**Exercise goal**
Retype the lines of the records beginning with the line that contains "### **Step 3.2: Create an App Service Plan**" and ending with the line that contains "### **Step 3.3: Create Your Web App**", keeping both of those lines. Reproduce them exactly, character for character.

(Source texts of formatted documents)
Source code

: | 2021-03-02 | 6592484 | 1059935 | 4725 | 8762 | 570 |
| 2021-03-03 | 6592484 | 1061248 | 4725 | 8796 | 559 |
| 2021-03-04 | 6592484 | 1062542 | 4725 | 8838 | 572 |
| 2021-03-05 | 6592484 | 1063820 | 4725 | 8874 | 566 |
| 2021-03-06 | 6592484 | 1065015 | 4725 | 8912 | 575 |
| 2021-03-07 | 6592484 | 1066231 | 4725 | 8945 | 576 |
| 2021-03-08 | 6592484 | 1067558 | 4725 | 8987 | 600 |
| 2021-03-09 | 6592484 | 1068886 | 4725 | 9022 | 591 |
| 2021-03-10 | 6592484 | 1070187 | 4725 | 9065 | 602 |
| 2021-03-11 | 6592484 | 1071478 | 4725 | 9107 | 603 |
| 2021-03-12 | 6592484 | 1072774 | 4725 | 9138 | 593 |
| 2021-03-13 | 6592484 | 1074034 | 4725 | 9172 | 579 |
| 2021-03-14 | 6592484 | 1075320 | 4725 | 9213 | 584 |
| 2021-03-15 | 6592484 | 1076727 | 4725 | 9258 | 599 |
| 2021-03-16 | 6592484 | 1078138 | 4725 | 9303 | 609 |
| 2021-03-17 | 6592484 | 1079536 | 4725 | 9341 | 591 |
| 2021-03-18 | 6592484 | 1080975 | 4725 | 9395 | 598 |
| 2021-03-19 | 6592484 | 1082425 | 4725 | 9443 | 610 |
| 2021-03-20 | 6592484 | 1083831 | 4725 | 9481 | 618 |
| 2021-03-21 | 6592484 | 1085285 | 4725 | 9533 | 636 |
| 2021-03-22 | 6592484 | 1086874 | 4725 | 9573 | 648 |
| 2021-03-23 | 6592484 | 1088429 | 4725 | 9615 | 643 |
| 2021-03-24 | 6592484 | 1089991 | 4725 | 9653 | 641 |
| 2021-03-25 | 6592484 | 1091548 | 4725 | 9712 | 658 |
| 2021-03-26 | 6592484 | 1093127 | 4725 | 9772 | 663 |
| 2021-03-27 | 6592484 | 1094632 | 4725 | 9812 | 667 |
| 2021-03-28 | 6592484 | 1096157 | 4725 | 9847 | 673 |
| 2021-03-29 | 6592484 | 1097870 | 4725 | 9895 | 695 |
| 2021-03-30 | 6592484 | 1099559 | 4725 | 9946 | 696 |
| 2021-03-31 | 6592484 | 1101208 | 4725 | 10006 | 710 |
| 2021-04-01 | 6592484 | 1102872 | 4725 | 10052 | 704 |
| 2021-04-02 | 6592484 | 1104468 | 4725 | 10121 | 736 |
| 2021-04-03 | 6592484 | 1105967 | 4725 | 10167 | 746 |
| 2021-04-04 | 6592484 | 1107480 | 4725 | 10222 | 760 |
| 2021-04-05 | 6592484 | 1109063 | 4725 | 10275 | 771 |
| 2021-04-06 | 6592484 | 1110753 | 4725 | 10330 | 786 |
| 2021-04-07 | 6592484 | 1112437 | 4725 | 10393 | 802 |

==

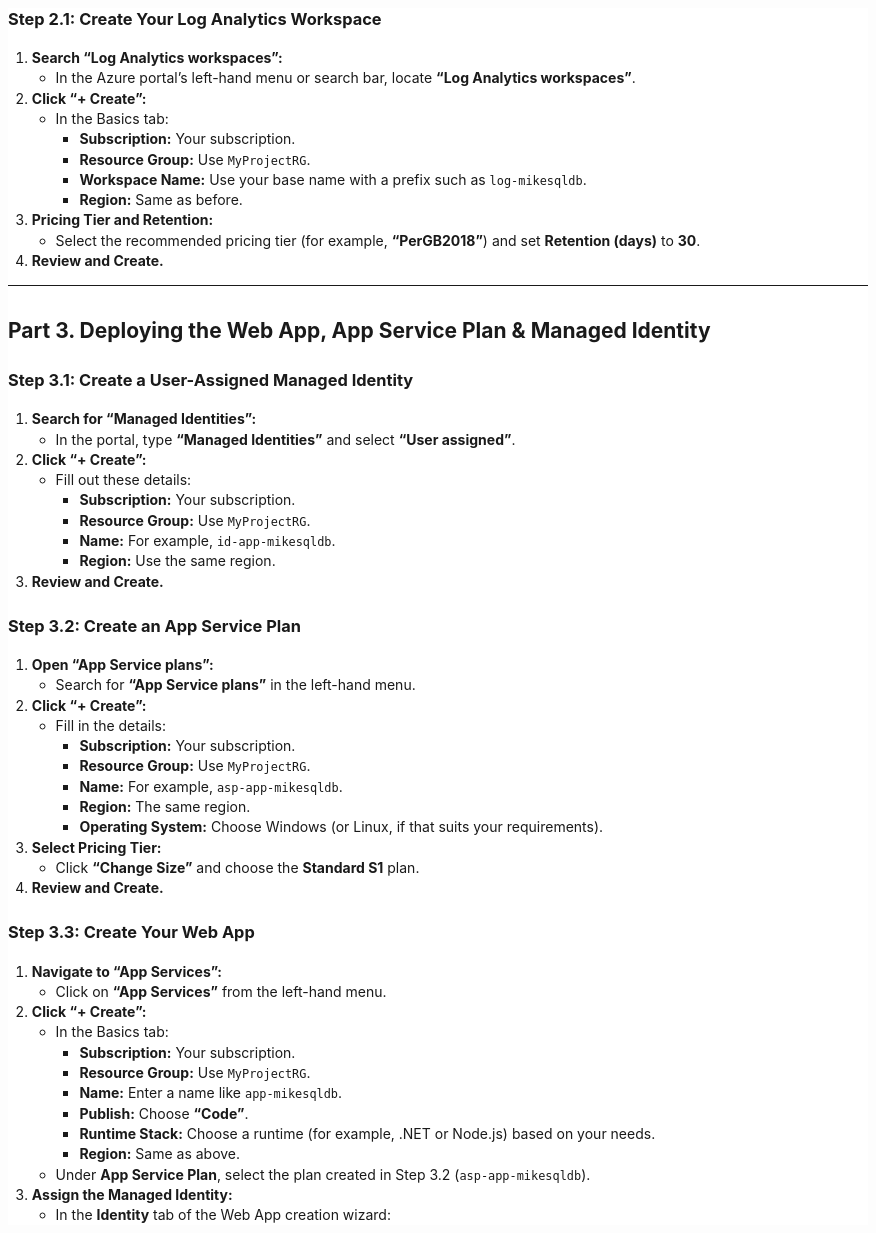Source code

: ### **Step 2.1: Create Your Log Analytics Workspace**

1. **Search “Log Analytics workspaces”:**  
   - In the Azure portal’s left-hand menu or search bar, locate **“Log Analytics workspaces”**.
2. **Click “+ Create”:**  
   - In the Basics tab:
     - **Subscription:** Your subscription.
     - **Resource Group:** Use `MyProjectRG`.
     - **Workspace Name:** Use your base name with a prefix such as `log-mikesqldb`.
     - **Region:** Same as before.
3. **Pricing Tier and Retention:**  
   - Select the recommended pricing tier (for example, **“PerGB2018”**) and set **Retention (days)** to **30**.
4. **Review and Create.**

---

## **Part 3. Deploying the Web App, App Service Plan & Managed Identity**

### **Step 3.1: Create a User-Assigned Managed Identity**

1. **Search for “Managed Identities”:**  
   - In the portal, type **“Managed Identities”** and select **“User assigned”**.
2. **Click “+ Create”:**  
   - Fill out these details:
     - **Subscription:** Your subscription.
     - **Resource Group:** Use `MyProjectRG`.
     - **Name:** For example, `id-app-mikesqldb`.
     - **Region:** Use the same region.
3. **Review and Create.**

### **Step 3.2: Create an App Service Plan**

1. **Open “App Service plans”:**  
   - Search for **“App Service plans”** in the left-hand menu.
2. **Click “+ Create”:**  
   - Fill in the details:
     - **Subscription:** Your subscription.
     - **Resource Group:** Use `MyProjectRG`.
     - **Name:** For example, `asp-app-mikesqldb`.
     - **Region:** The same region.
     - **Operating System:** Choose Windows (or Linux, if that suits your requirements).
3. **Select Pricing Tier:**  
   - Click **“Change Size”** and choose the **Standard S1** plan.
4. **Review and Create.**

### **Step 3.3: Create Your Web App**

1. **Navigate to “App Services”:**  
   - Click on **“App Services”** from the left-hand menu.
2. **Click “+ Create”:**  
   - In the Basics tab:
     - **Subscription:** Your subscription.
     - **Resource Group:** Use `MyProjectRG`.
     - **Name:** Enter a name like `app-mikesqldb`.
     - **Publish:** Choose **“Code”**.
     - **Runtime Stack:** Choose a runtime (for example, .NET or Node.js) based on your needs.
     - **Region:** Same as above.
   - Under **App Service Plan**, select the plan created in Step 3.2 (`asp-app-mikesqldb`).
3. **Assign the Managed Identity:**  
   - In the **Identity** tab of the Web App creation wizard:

**Finished task**
### **Step 3.2: Create an App Service Plan**

1. **Open “App Service plans”:**  
   - Search for **“App Service plans”** in the left-hand menu.
2. **Click “+ Create”:**  
   - Fill in the details:
     - **Subscription:** Your subscription.
     - **Resource Group:** Use `MyProjectRG`.
     - **Name:** For example, `asp-app-mikesqldb`.
     - **Region:** The same region.
     - **Operating System:** Choose Windows (or Linux, if that suits your requirements).
3. **Select Pricing Tier:**  
   - Click **“Change Size”** and choose the **Standard S1** plan.
4. **Review and Create.**

### **Step 3.3: Create Your Web App**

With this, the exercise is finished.